您可以尝试使用^。* c(\ + {2} | \#)。* $。它说找到一个c后跟2 +或#。你可以在这里看到一个例子。
#1
6
\\b
is a word boundary. Which means it matches between a word and a non-word character. +
and #
are both non-word characters, so you require c++
or c#
to be followed by a letter, digit or underscore. Try removing the \\b
or replacing it with a \\B
(which would require that there is another non-word character after the +
or #
).
\\ b是一个单词边界。这意味着它匹配单词和非单词字符。 +和#都是非单词字符,因此您需要c ++或c#后跟字母,数字或下划线。尝试删除\\ b或用\\ B替换它(这将要求+或#后面还有另一个非单词字符)。

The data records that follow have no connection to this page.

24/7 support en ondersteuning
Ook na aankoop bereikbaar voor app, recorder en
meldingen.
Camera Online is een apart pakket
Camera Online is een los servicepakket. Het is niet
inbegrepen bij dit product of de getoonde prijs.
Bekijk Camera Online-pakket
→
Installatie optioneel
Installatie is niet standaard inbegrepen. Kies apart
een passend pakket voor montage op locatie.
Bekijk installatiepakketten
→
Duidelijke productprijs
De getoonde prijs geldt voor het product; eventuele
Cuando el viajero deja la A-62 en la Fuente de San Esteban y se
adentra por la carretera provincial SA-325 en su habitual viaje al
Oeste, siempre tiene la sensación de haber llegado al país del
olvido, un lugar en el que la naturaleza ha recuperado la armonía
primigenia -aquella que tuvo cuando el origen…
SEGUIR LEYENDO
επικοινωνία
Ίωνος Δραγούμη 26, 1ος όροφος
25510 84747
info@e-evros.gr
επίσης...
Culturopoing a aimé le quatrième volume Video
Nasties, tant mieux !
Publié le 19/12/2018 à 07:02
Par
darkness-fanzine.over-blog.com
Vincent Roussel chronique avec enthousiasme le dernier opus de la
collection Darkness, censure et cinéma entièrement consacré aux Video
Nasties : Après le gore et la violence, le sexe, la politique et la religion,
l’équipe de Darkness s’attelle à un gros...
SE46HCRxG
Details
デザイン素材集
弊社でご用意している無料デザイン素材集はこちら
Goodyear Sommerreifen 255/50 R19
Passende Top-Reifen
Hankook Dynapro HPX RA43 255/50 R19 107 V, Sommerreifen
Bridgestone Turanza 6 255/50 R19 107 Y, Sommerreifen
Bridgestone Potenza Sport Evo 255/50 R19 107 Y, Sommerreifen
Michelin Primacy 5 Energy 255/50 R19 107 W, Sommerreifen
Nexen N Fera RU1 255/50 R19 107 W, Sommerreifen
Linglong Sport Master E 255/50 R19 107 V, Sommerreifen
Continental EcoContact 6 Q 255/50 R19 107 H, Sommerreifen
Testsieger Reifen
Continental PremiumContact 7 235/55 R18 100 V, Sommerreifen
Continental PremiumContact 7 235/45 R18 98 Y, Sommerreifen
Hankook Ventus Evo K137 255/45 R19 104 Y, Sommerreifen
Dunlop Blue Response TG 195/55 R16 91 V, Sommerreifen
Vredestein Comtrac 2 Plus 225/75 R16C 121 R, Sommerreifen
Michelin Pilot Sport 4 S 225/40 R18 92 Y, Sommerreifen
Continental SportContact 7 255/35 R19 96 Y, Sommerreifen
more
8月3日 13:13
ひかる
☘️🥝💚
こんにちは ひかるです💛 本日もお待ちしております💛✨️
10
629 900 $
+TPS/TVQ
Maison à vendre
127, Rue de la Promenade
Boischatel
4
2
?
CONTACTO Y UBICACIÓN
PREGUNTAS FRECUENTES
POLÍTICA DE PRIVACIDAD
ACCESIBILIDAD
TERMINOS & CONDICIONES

Note that, when you are using find
, you don't need the .*
either. find
will happily return partial matches. Your pattern would give you the last occurrence of either c++
or c#
in the first capturing group. If that is not what you want, remove the parentheses and wildcards.
请注意,当您使用find时,您也不需要。*。 find会很高兴地返回部分匹配。您的模式将在第一个捕获组中为您提供c ++或c#的最后一次出现。如果这不是您想要的,请删除括号和通配符。
EDIT: If you are adding other alternatives that do end in word characters (like java
). The cleanest solution would be not to use \\b
or \\B
at all, but create your own boundary condition using a negative lookahead. This way you are simply saying "match if there is no word character next":
编辑:如果您要添加以单词字符结尾的其他替代品(如java)。最干净的解决方案是不要使用\\ b或\\ B,而是使用负前瞻创建自己的边界条件。这样你只是简单地说“如果下一个没有单词字符就匹配”:
\\b(c\\+\\+|c#|java)(?!\\w)
#2
0
You can try using ^.*c(\+{2}|\#).*$
. It says find a c
followed by either 2 +
's or a #
. You can see an example here.
您可以尝试使用^。* c(\ + {2} | \#)。* $。它说找到一个c后跟2 +或#。你可以在这里看到一个例子。